AK: Well, a barrelhouse really was a pub! And, all the barrels up on the wall and on the floor, everywhere they could get in barrels, and so they called them barrelhouses
and they used to have odd piano players wandering in. Sometimes they got paid by the management, usually they didn’t, they played for tips.
BBC: How long have you been doing it in this pub here? AK: Er, about four years now, I think, isn’t it, Cyril?
CD: Yeah, about four years.
BBC: Was this before skiffle, or after it?
AK: Well, we started about the same time. We got more or less fed up with skiffle pretty rapidly, and we decided that we wanted to work on blues. [Davies murmurs agreement]
BBC: Why did you do it?
CD: Well, it’s good fun, you know. We enjoy playing it, and people come along and hear it, [and] they enjoy listening to it, so that’s it!
BBC: Do you do it for cash?
CD: No, I don’t. [Davies and Korner laugh]

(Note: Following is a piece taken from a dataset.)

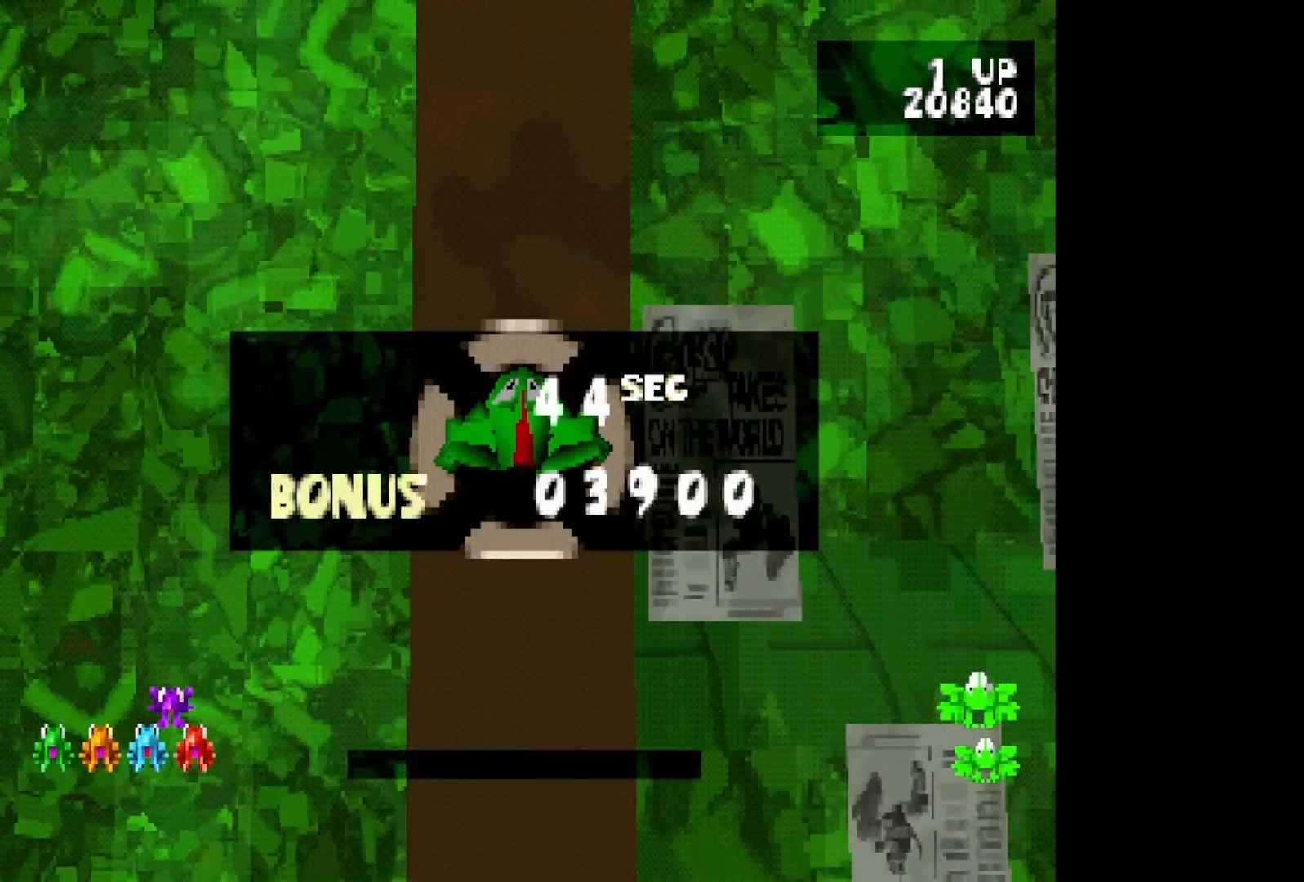
{"buttons": [], "events": []}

AK: As Cyril says, if we did it for the cash that would be our lot, in no uncertain terms.
BBC: Among the guest artists who are often at the Round House is Lisa Turner, who describes herself as a housewife. [music clip]
Some people think it rather odd that English musicians should even attempt to play or sing this sort of music. How can they ever hope to compare with the coloured people who invented it? Alexis Korner has strong views on this.
AK: Well personally I think I am an appalling singer, but I don’t see why we shouldn’t be able to play the music. It originated in America, naturally, but the fact that it was originally an American Negro music doesn’t mean that it can’t be played in England by white people. It isn’t really a matter of where you are born; it’s a matter of what you play best. I feel that there’s no reason why we shouldn’t be able to sing and play it reasonably well. Cyril, I think, is an extremely fine singer on form. The fact that he is a white-skinned English panel-beater from South Harrow doesn’t seem to me to affect his singing one way or another. In fact there are several people who seem to agree with me and they are not all English by any means.
BBC: Yes, I believe you’ve had quite a number of coloured singers from America down here, haven’t you?
AK: Well yes we have. We had Bill Broonzy, and Jimmy Rushing has been up to the Round House to sing. Sonny Terry and Brownie McGhee are honorary Presidents of the Round House, and whenever they are in England, they come up every Thursday night that they are free, quite often to listen as well as to play.
BBC: What do they think of your style of singing and playing?
AK: Well, they are quite surprised actually, they were very impressed with the fact that we were trying to do it, and I know Sonny and Brownie in particular were most impressed with Cyril. Sonny Terry said that he’s the closest thing he has ever heard to Lead Belly playing and singing, and he used to sit there and say, “Sing for me, Cyril.”
BBC: Sometimes the Round House is crowded out. Sometimes there are more musicians than audience. But, come what may, they go on playing for their own enjoyment. People can listen or not listen as they like. But Cyril, the white-skinned panel-beater from South Harrow, will go on singing. This time it’s about a ‘Yellow Gal.’ [music clip]
And on that rhythmic beat, we end Town and Country for this week.